The project

The technical framework of Saher-HoneyNet is based on a collection of open source tools used for attack detection and data analysis with a very powerful graphical interface for data visualisation.

The following diagram illustrates the framework structure:

Information flow

The coordination process aims to share relevant information about attacks and sources of malicious traffic with all concerned parties. The exchange is done based on emails and phone communications especially while dealing with very serious cases or with privileged partners.

The tunCERT is developing a new application to ensure faster, more reliable and more secure way to exchange data base on web service technology.

The following diagram illustrates the communication links between involved parties.

Used technologies:

From the starting of the project, the team tried to be up-to-date in term of used technologies; they tested all detection and honyepotting tools and tried to choose the most reliable ones.
In the following table, we present the list of used tools in the current configuration then the list of tools used in older configurations.

Tools used in the current configuration


Current Distributed Intrusion Detection Systems (D-IDS) are most often based on a client-server approach where the client is called a sensor. These sensors often contain a honeypot and/or a passive analysis tool like snort.


The SMTP honeypot is a stand-alone honeypot, which was developed to analyze malicious e-mails as a way for spreading malware and use these data in Surfnetids system.


Kippo is a medium interaction SSH honeypot designed to log brute force attacks and, most importantly, the entire shell interaction performed by the attacker. Kippo is inspired, but not based on Kojoney.

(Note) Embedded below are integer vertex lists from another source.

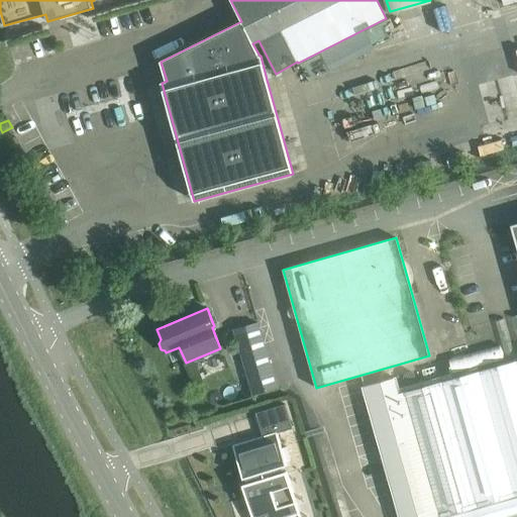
[(234,329),(253,395),(277,388),(257,323),(234,329)]
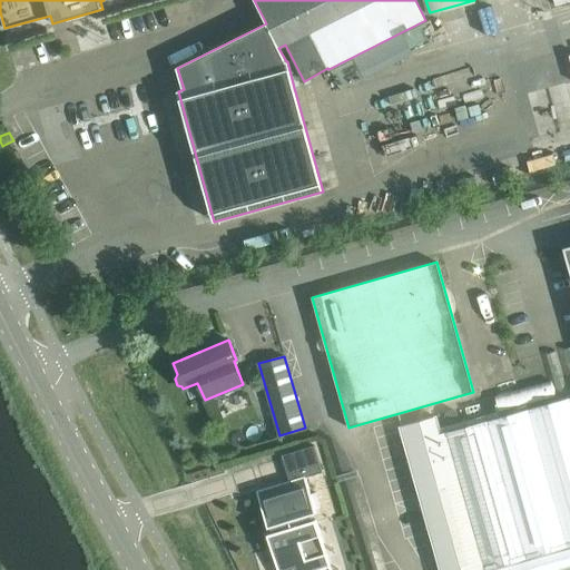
[(569,569),(569,396),(441,433),(436,416),(400,426),(439,569),(569,569)]
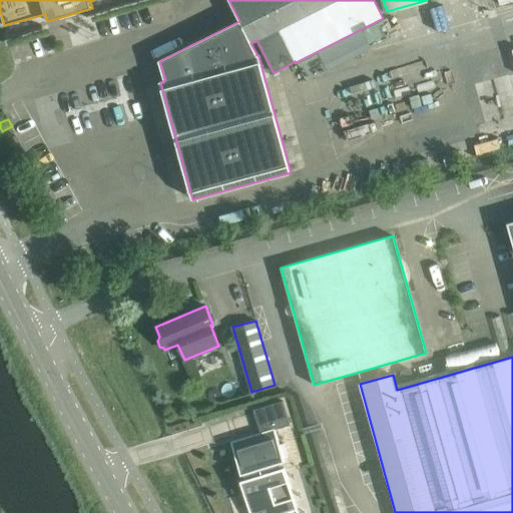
[(230,442),(241,475),(243,474),(245,479),(240,481),(249,512),(272,512),(295,506),(297,512),(298,512),(285,468),(282,468),(280,463),(285,462),(284,458),(288,456),(284,444),(280,445),(275,430),(291,425),(283,401),(253,410),(261,433),(230,442)]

Dionaea is meant to be a nepenthes successor, embedding python as scripting language, using libemu to detect shellcodes, supporting ipv6 and tls


Glastopf is a Honeypot which emulates thousands vulnerabilities to gather data from attacks targeting web applications. The principle behind it is very simple: Reply the correct response to the attacker exploiting the web application.

Honeynet Webviz

Creating a 3D Earth Visualization, that will show malware/attack analysis on a time line basis with heat map tiles and mesh structure.

Tools used in old Configurations


Honeywall is a proof of concept of network security hardware device capable of translate and forward packets. Designed for high availability, Honeywall is able to provide load balancing and anti flooding. Unlike a firewall, it does not block packets.


Honeyd is a small daemon that creates virtual hosts on a network. The hosts can be configured to run arbitrary services, and their personality can be adapted so that they appear to be running certain operating systems. Honeyd enables a single host to claim multiple addresses.


Honeytrap is a low-interaction honeypot daemon for observing attacks against network services. In contrast to other honeypots, which often focus on malware collection, honeytrap aims for catching the initial exploit – It collects and further processes attack traces.


Nepenthes is a versatile tool to collect malware. It acts passively by emulating known vulnerabilities and downloading malware trying to exploit these vulnerabilities.


An emulator for capturing zero-day attacks: Argos is a full and secure system emulator designed for use in honeypots. It is based on Qemu, an open source emulator that uses dynamic translation to achieve a fairly good emulation speed.


Kojoney is a low level interaction honeypot that emulates an SSH server. The daemon is written in Python using the Twisted Conch libraries.